#### Text:
- - -

Do birds mate for life? This is one of the most popular birding questions, and one of the most persistent birding urban legends. How the question is answered, however, depends on how rigidly both “mating” and “life” are defined for wild birds.
What Mating Means for Birds
Birds do not form emotional relationships like humans do, and their principle drive for forming a pair pond is to produce offspring rather than for any emotional fulfillment.
For all birds, the odds of producing surviving offspring are increased with a strong, healthy mate, which is why birds have different courtship rituals to find the most suitable partner. Once they have found that partner, birds will copulate, seeking to produce eggs. That mating may or may not lead to a longer attachment between two birds. In fact, many bird species are polygamous and will mate with several partners during the same nesting season in an effort to spread their genes to as many eggs as possible.
Length of Mating Bonds
Different bird species remain in bonded pairs for different lengths of time. Some bonds, such as between ruby-throated hummingbirds, last only long enough for copulation, then the male bird leaves and has no further role in building a nest, incubating eggs or raising hatchlings. Other birds, however, remain together throughout the nesting season. Both partners will work together to raise the brood, either by sharing duties or by one partner supporting the other by bringing food to the nest and deterring possible predators.
If a bird species can raise more than one brood in a nesting season, the same pair of partners may or may not work together on multiple broods. Some birds will stay monogamous only until the first eggs hatch, while others will remain together for the entire season but will go their separate ways after nesting season ends.

- - -

(Stored data entries)
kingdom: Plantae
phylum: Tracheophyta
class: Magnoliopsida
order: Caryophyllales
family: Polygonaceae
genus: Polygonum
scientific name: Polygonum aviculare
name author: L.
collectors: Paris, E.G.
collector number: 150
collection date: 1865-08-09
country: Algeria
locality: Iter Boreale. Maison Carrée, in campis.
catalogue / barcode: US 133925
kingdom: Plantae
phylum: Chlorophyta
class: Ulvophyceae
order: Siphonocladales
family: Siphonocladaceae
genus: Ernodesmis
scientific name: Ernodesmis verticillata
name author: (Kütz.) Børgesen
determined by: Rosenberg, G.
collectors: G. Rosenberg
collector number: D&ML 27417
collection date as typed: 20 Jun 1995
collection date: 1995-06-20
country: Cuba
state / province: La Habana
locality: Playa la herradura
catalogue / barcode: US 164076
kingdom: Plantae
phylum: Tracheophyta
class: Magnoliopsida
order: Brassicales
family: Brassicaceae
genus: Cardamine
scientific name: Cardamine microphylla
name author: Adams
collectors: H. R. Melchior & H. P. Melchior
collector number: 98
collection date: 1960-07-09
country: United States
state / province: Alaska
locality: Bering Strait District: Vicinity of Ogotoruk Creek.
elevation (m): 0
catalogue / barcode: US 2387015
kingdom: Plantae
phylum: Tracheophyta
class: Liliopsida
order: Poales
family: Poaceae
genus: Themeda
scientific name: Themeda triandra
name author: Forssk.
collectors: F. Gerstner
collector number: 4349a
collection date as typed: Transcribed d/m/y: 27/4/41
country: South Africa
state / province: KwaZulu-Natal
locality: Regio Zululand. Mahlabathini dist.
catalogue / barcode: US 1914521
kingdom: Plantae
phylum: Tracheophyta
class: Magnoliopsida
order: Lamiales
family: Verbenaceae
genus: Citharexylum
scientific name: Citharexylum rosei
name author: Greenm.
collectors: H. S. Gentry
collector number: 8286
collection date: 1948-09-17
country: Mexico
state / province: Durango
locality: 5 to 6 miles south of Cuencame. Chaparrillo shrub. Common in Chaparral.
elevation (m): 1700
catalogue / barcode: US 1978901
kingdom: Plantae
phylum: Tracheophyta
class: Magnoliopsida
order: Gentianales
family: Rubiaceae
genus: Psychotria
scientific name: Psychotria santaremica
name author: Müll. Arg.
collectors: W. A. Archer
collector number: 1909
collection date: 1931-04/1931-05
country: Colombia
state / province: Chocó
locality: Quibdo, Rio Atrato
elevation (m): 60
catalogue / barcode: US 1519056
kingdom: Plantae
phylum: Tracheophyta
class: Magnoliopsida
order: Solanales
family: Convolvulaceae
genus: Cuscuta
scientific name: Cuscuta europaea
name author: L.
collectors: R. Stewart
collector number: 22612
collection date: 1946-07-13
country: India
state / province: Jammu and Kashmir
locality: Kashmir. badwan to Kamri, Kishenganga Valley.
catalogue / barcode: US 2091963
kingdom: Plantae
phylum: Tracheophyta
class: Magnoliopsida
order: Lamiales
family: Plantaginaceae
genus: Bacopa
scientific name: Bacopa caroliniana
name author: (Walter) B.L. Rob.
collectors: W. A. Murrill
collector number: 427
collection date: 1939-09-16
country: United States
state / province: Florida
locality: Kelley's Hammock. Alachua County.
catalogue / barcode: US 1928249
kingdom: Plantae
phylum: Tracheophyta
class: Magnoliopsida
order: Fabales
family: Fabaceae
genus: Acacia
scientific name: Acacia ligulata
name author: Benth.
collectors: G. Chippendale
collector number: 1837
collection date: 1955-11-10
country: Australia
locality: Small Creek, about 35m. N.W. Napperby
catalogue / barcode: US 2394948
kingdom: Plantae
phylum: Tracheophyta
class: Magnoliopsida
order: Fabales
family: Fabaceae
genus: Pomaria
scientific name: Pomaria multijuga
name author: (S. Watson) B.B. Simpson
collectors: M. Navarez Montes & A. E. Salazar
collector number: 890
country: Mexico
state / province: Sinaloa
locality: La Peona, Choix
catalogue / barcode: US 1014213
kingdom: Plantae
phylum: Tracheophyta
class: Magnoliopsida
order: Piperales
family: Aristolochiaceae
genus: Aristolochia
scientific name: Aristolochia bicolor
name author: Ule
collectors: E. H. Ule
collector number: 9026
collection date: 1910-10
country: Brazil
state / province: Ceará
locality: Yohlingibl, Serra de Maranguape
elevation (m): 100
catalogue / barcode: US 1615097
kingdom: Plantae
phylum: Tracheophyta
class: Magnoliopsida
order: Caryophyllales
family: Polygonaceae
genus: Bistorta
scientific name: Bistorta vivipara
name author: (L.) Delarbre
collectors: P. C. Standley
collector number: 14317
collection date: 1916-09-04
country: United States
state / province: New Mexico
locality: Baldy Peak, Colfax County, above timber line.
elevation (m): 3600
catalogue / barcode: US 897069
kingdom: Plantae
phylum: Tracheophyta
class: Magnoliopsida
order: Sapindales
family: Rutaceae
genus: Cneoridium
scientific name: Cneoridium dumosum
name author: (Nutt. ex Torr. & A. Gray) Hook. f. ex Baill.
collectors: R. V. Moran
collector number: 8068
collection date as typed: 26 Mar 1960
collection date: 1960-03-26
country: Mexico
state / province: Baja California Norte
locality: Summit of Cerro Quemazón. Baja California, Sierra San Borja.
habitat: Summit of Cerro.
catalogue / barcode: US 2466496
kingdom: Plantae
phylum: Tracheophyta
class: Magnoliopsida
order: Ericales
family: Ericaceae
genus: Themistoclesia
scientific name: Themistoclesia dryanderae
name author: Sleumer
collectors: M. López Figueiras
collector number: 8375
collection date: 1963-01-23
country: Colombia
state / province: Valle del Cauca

- - -

#### Activity list:
**A)** In the text on bird mating, how long does the bond between ruby-throated hummingbirds last?
**B)** Continue the text on whether birds mate for life, starting after its last sentence.
You can leave the items aside, since none of the tasks uses them.

#### Task answers:
**A)** It lasts only long enough for copulation, after which the male leaves.

**B)**
Birds that do form long term bonds may remain together for several breeding seasons without elaborate courtship, though there may be some minor displays and other refreshing of their bond. Depending on the species, these birds may remain together until one partner dies, after which the other bird will seek a new mate. Some birds may stay together for several seasons, but they could find new, stronger partners at any time and will switch loyalties if they feel it would increase the chances of producing surviving offspring.
Birds that do stay together for several successive nesting seasons are often said to mate for life, even though those long term pair bonds may not, in fact, last the length of the birds’ lives.
Benefits of Long Term Mating
There are several benefits to long term pair bonds. While these benefits are not the same for every species, those that do appear to mate for life can take advantage of:
- Larger Territories: Birds that mate for several seasons tend to require larger territories. If they must make annual efforts to attract new mates, they would be unable to defend the amount of space they need for feeding. This is particularly true for birds of prey.
- Longer Youth Care: Larger birds require longer incubation periods for the young to fully form within the eggs. After hatching, the young birds require more extensive care or teaching from their parents. With long term bonds, the parent birds can mate earlier in the season and give their offspring the necessary time to develop fully before migration or harsh weather sets in. This is true for many large birds, including cranes, raptors and geese.
- Multiple Broods: While many birds that mate for a single season also produce multiple broods, birds with longer bonds can often restart a brood if predators clean out a nest or if other circumstances destroy the eggs. This is another tactic birds can use to increase the odds of having viable offspring even in uncertain seasons. Birds of prey and many waterfowl have different nest threats that make long term bonds and multiple broods a necessity if their species are to survive.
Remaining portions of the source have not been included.